- Born: 1957 (age 68–69)
- Occupations: Art critic, author
- Known for: Activist, founding member of the Toronto Anarchist Free School

= Allan Antliff =

American anarchist activist

Allan W. Antliff (born 1957) is an American anarchist activist, art critic, author and founding member of the Toronto Anarchist Free School (now Anarchist U) who has written extensively on the topics of anarchism and art in North America since the 1980s.

==Career==
Since 2003 Antliff has held the Canada Research Chair in Art History at the University of Victoria, where he teaches undergraduate and graduate courses on modern and contemporary art. His research interests include dada, contemporary art, anarchist history and political theory, and his graduate seminars include "20th-Century Anarchism and Avant-Garde Art"; "New York Dada" and "American Modernism Between the Wars". In addition to teaching art history, Antliff co-edits the Alternative Press Review, serves as art editor for Anarchist Studies, edited the volume Only a Beginning: An Anarchist Anthology (1998) and has written two scholarly books; Anarchist Modernism: Art, Politics and the First American Avant-Garde (2001) and Art and Anarchy: From the Paris Commune to the Fall of the Berlin Wall (2007).
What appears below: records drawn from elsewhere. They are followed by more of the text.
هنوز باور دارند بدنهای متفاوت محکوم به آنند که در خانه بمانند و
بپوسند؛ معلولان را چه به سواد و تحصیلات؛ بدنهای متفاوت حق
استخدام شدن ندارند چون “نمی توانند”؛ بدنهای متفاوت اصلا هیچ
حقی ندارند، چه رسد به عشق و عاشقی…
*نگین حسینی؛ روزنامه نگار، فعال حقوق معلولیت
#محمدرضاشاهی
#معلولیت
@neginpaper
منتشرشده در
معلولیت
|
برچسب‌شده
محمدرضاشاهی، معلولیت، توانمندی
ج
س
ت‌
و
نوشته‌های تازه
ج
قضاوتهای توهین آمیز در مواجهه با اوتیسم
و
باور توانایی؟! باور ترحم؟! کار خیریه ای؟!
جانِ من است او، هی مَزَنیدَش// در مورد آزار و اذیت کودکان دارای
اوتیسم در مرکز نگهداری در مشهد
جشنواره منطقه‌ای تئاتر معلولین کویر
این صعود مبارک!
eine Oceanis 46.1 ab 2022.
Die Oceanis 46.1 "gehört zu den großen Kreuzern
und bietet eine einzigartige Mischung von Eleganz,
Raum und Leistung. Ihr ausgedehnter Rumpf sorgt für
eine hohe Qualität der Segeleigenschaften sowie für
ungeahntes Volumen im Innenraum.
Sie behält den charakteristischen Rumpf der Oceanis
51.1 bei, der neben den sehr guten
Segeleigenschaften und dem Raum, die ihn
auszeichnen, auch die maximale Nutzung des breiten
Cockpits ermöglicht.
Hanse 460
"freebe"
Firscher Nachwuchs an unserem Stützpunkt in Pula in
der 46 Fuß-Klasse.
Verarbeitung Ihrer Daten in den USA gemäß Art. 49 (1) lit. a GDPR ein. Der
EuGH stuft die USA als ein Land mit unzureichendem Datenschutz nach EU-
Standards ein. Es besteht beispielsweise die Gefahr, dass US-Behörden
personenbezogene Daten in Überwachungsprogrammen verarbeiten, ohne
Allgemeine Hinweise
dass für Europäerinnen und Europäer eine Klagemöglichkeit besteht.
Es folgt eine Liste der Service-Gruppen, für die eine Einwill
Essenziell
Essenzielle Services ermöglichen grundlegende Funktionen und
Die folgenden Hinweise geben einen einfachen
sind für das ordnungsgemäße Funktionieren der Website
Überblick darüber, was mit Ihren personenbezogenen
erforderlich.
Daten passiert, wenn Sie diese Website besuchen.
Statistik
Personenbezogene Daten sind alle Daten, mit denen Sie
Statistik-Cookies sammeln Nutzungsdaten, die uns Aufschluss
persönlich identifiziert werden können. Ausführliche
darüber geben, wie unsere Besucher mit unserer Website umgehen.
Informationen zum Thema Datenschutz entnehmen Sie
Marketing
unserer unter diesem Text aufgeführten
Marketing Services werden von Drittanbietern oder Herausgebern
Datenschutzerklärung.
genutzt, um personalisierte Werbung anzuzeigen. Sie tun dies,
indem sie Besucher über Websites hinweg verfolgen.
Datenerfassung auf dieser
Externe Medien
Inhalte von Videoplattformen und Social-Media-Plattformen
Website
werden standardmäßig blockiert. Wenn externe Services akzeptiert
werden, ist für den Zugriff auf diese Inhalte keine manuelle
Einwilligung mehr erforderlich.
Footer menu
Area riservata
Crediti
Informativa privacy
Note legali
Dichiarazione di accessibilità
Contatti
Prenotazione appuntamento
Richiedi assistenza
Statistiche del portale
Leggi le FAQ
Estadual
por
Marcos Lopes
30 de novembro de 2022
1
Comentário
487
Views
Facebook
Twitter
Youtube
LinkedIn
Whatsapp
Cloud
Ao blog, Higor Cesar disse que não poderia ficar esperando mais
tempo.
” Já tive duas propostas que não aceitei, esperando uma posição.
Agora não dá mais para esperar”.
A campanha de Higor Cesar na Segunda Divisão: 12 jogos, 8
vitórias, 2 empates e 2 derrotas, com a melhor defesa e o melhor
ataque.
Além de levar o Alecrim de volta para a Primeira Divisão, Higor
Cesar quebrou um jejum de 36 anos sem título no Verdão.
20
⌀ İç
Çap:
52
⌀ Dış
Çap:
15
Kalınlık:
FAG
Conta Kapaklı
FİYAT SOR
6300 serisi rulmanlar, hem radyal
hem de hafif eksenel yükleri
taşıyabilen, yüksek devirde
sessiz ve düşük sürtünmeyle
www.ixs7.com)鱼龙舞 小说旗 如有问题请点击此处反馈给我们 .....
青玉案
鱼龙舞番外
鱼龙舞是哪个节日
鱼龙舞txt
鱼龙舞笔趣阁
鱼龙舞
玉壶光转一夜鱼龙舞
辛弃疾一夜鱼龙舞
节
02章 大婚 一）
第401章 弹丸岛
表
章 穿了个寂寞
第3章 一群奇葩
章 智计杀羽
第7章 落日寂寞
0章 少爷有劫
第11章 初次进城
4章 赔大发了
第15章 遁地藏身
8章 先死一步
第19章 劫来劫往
He also is the Director of the Anarchist Archive at the University of Victoria as well.

==Selected publications==
- Only a Beginning: An Anarchist Anthology. Arsenal Pulp Press (2004) ISBN 1-55152-167-9.
- Anarchist Modernism: Art, Politics, and the First American Avant-Garde. University of Chicago Press (2001).
- Anarchy and Art: From the Paris Commune to the Fall of the Berlin Wall. Arsenal Pulp Press (1998).
- Anarchy in Art: Strategies of Dissidence, Anarchist Studies. 11 no. 1 (2003): 66–83.
- Art/Politics/Subterfuge, Mix Magazine. 27 no. 4 (2002): 29–31.
- "Egoist Cyborgs," The Uncanny: Experiments in Cyborg Culture, ed. Bruce Grenville, exh. cat. Vancouver Art Gallery (2002): 101–113.
- "Cosmic Modernism: Elie Nadelman, Adolf Wolff, and the Materialist Aesthetics of John Weichsel," Archives of American Art Journal. 38 no. 3 (Winter, 2000): 20–29.
- "Interpellating Modernity: Cubism and 'La Vie Unanime' in America," American Modernism Across the Arts, eds. Jay Bochner and Justin Edwards, Peter Lang Publishers, 1999.